**Exercise goal:**
An exact restatement of the entire listing is needed, excluding all images.

------ Raw data

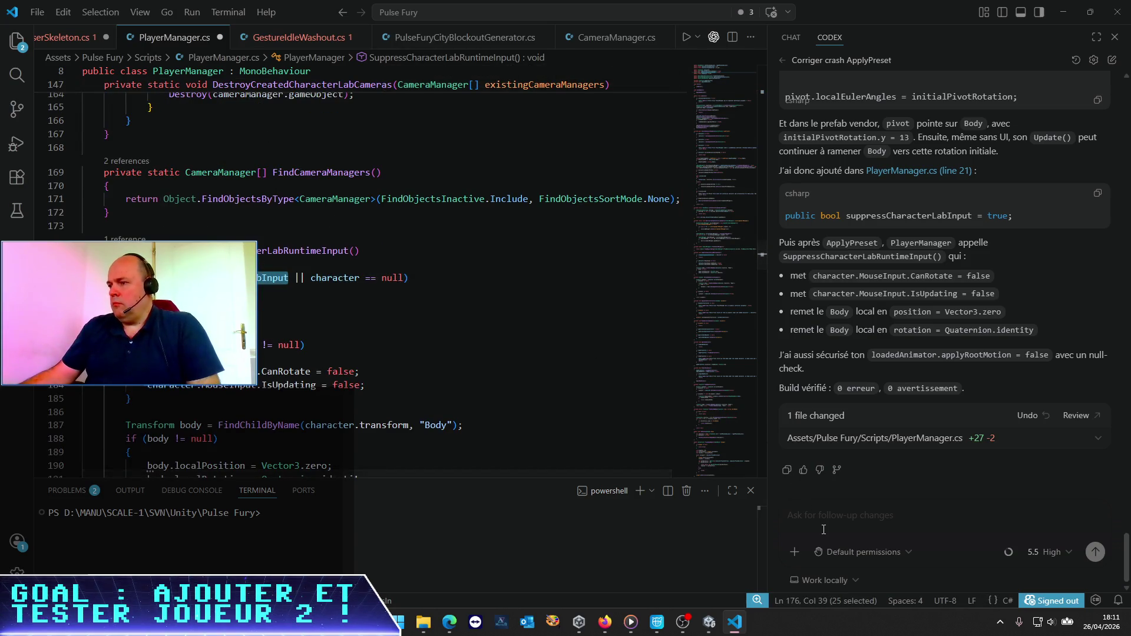
Step: Begin typing a follow-up Codex request about suppressCharacterLabInput, then switch to Unity
{"action": "left_click", "coordinate": [823, 522]}
{"action": "type", "text": "allez dern"}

------------

**Exercise output:**
Step: Begin typing a follow-up Codex request about suppressCharacterLabInput, then switch to Unity
{"action": "left_click", "coordinate": [823, 522]}
{"action": "type", "text": "allez dern"}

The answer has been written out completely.